WikiLeaks editor Julian Assange has won the Amnesty 2009 New Media Award for work exposing hundreds of recent extrajudicial assassinations in Kenya. The award was presented last night at a ceremony in London.

Four people associated with investigating the killings have themselves been murdered, including noted human rights lawyers Oscar Kingara and John Paul Oulo, who were assassinated driving to an afternoon meeting at the Kenyan National Commission on Human Rights in March.

WikiLeaks first ran its first story on the subject for a week on its front page, beginning November 1, 2008. Eventually the story was picked up by print media, starting with Jon Swain from the Sunday Times. Earlier this year the United Nations sent a team to Nairobi, lead by U.N. Special Rapporteur Prof. Alston, to investigate.

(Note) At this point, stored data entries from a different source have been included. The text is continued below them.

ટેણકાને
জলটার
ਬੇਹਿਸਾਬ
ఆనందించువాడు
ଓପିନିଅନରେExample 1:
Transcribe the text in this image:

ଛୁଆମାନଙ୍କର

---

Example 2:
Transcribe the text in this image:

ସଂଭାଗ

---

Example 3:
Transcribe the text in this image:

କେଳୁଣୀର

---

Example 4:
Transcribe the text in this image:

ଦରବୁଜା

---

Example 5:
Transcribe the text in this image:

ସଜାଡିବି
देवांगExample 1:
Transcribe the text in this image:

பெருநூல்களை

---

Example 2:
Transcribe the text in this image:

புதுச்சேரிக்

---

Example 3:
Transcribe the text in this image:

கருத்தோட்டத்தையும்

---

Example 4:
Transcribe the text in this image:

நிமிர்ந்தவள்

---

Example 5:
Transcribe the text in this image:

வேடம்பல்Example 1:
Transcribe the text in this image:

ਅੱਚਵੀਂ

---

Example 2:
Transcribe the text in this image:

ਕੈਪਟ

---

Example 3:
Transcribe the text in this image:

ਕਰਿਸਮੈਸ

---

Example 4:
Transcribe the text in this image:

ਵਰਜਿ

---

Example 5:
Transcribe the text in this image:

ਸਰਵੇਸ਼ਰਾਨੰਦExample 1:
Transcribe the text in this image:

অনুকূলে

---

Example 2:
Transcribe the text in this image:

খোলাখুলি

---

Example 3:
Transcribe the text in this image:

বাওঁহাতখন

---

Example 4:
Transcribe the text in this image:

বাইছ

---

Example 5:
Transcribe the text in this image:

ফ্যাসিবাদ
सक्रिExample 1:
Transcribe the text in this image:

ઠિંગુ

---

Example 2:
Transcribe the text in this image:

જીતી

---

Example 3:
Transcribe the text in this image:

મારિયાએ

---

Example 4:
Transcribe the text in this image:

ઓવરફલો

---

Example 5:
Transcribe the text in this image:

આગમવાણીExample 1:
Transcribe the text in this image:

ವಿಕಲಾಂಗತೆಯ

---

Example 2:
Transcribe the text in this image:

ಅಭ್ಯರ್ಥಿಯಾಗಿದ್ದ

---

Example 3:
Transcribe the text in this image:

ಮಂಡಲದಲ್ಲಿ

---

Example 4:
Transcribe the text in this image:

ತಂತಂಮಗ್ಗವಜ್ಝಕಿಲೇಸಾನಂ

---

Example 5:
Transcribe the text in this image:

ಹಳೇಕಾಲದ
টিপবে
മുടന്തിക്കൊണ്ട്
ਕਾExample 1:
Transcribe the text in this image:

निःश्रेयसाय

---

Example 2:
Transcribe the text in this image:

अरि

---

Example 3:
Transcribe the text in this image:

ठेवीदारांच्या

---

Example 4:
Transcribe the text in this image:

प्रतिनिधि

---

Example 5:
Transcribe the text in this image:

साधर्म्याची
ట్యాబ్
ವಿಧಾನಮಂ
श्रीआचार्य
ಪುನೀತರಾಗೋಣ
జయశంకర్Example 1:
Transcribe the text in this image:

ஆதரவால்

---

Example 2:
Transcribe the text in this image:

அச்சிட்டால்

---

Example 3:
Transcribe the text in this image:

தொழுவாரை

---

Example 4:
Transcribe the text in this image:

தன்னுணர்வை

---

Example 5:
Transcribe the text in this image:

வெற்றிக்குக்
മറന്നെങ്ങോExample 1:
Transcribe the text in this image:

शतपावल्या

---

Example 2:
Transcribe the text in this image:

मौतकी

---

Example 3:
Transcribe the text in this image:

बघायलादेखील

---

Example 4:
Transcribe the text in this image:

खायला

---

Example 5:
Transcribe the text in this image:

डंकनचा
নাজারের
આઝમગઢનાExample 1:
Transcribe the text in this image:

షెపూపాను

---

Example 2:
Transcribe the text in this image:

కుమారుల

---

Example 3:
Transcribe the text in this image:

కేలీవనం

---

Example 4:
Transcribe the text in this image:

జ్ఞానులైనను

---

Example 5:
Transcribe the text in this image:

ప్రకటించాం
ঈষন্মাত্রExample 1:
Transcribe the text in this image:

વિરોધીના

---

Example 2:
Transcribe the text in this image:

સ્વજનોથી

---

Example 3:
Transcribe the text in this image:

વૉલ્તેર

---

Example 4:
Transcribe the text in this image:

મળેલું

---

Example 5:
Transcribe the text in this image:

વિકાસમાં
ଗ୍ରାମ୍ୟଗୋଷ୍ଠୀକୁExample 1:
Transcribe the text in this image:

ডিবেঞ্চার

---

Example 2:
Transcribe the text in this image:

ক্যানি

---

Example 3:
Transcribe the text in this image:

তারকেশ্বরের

According to AFP, earlier today a session of the U.N. Human Rights Council was told by the Rapporteur that Kenya's police were a "major stumbling block" for probes into the killings.

Prof. Alston also told that 47 member Human Rights Council on Wednesday that "Attacks on those who document abuses do not absolve a government of its obligation to investigate, prosecute and punish those responsible for extrajudicial executions,".

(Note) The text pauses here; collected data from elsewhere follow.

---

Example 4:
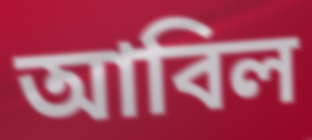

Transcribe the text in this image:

আবিল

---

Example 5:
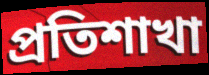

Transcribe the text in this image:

প্রতিশাখা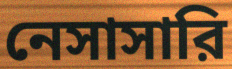
নেসাসারিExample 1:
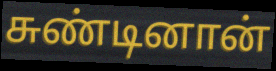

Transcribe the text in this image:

சுண்டினான்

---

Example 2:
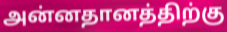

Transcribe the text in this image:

அன்னதானத்திற்கு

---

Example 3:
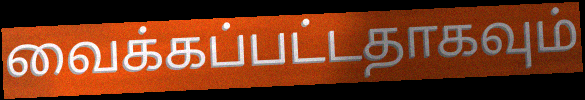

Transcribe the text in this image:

வைக்கப்பட்டதாகவும்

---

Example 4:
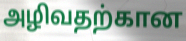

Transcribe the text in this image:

அழிவதற்கான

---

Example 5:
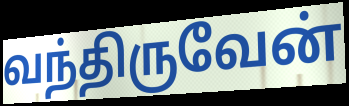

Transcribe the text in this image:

வந்திருவேன்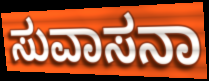
ಸುವಾಸನಾ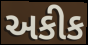
અકીક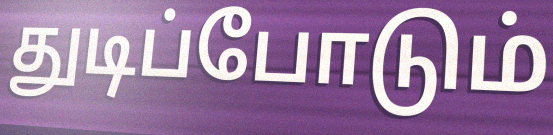
துடிப்போடும்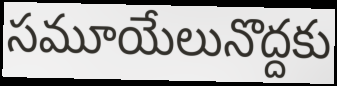
సమూయేలునొద్దకు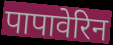
पापावेरिनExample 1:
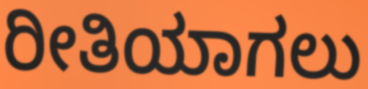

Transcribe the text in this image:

ರೀತಿಯಾಗಲು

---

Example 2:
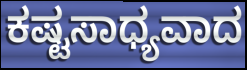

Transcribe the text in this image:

ಕಷ್ಟಸಾಧ್ಯವಾದ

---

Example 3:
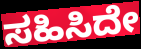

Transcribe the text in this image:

ಸಹಿಸಿದೇ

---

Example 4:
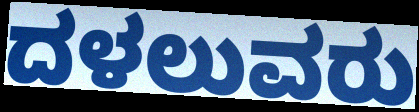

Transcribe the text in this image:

ದಳಲುವರು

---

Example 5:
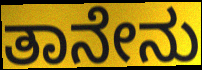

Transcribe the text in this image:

ತಾನೇನುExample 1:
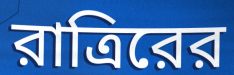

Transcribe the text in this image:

রাত্রিরের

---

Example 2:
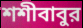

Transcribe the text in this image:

শশীবাবুর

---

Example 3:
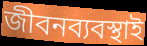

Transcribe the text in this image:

জীবনব্যবস্থাই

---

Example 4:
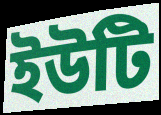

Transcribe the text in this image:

ইউটি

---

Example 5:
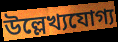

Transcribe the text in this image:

উল্লেখ্যযোগ্যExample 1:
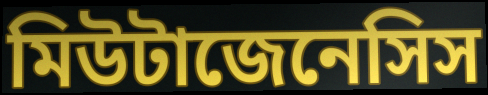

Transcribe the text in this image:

মিউটাজেনেসিস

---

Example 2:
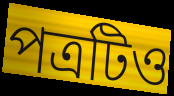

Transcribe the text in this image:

পত্রটিও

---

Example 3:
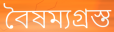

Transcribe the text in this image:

বৈষম্যগ্রস্ত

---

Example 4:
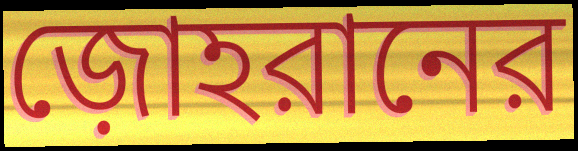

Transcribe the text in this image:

জ়োহরানের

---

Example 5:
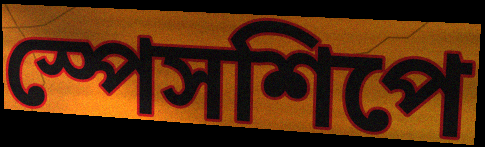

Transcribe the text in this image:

স্পেসশিপে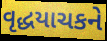
વૃદ્ધયાચકને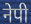
नेपीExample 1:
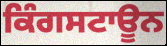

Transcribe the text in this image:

ਕਿੰਗਸਟਾਊਨ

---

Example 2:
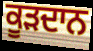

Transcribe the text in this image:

ਕੂੜਦਾਨ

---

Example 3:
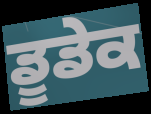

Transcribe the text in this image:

ਡੂਡੇਕ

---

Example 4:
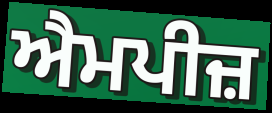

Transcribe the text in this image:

ਐਮਪੀਜ਼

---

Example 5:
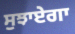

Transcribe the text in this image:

ਸੁਝਾਏਗਾ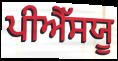
ਪੀਐੱਸਯੂ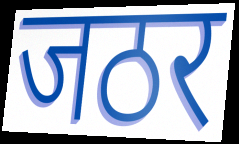
जठर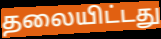
தலையிட்டதுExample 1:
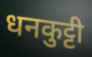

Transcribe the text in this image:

धनकुट्टी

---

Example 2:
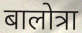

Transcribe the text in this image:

बालोत्रा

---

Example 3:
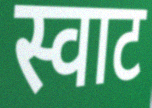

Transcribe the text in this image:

स्वाट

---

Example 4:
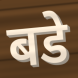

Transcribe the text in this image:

बडे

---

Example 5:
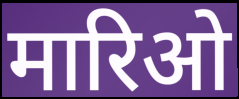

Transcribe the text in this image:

मारिओ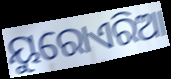
ୟୁରୋଏରିଆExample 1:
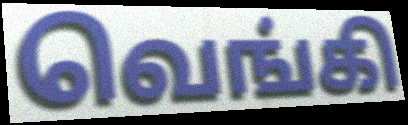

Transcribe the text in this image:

வெங்கி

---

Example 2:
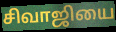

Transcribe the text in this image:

சிவாஜியை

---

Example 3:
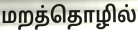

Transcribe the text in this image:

மறத்தொழில்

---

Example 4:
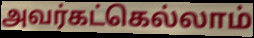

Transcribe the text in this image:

அவர்கட்கெல்லாம்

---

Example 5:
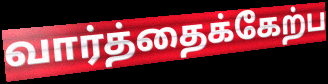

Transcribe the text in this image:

வார்த்தைக்கேற்ப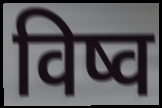
विष्व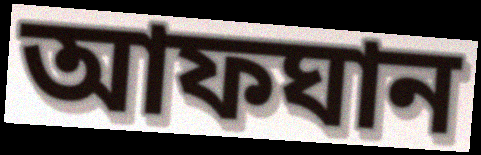
আফঘানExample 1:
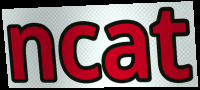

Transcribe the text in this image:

ncat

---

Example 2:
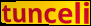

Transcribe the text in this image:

tunceli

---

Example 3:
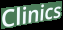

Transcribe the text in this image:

Clinics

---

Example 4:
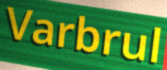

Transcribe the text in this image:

Varbrul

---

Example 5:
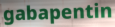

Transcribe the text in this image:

gabapentinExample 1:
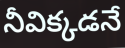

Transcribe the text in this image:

నీవిక్కడనే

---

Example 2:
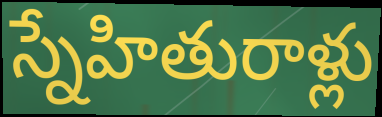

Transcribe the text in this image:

స్నేహితురాళ్లు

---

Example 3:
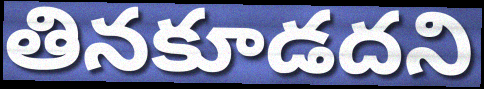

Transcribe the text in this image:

తినకూడదని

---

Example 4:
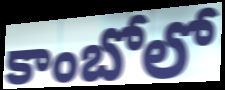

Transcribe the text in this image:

కాంబోలో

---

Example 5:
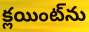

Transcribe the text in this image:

క్లయింట్‌నుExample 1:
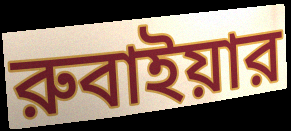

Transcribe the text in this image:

রুবাইয়ার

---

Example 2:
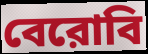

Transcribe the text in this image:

বেরোবি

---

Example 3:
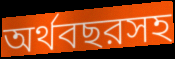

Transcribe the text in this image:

অর্থবছরসহ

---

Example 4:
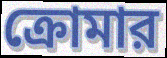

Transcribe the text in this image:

ক্রোমার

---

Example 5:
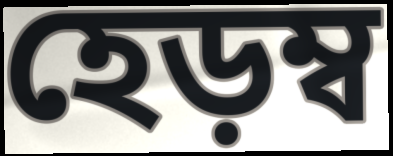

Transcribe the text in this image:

হেড়ম্ব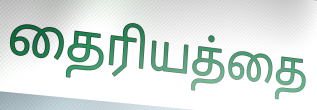
தைரியத்தை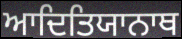
ਆਦਿਤਿਯਾਨਾਥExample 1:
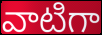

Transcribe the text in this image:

వాటిగా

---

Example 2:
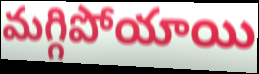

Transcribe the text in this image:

మగ్గిపోయాయి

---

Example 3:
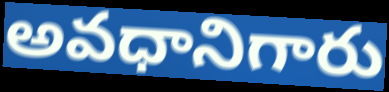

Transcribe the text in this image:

అవధానిగారు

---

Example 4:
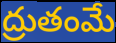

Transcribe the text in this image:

ద్రుతంమే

In accepting the award, Mr. Assange stated "It is a reflection of the courage and strength of Kenyan civil society that this injustice was documented. Through the courageous work of organizations such as the Oscar foundation, the KNHCR, Mars Group Kenya and others we had the primary support we needed to expose these murders to the world. I know that they will not rest, and we will not rest, until justice is done."